Report each line of the records below that holds the word "range".

··· MATERIAL TO PROCESS ···

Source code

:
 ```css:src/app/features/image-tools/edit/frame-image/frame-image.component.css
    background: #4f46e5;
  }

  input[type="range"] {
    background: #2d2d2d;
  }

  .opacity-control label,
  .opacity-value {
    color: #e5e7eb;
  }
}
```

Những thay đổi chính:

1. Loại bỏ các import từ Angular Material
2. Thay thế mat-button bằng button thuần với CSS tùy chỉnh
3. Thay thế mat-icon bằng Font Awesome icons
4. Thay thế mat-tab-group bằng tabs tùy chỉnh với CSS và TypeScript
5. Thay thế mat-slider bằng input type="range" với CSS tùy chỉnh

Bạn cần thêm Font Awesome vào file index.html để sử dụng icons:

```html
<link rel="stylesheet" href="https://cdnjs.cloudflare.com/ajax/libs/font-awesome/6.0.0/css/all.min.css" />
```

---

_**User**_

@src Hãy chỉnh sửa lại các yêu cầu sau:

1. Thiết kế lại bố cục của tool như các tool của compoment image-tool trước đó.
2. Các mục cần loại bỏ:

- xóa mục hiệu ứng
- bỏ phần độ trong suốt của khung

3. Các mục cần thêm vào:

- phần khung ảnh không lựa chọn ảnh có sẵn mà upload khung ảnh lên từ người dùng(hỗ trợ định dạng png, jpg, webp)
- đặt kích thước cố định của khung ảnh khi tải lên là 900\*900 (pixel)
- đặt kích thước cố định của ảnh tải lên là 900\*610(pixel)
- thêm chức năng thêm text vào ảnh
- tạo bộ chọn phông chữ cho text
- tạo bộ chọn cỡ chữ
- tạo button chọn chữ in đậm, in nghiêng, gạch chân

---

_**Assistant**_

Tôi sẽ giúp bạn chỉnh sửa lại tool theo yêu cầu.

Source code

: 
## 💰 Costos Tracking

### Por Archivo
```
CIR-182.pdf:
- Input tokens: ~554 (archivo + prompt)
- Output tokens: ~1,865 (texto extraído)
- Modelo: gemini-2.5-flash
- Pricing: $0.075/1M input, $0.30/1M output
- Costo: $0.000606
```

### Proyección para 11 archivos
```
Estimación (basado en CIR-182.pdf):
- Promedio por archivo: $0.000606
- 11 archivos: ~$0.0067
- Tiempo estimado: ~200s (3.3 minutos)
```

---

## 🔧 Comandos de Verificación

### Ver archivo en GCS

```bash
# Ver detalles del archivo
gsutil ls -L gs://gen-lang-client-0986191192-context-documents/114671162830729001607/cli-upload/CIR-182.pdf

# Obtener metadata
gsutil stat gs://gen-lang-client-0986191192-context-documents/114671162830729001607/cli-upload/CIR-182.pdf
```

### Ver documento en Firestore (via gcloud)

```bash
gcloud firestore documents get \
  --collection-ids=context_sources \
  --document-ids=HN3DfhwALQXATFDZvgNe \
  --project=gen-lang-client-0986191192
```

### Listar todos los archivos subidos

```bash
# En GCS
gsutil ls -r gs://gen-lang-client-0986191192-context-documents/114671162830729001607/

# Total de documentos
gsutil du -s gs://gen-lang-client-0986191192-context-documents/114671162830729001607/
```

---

···

OUTPUT FOR THIS TASK |
  input[type="range"] {
5. Thay thế mat-slider bằng input type="range" với CSS tùy chỉnh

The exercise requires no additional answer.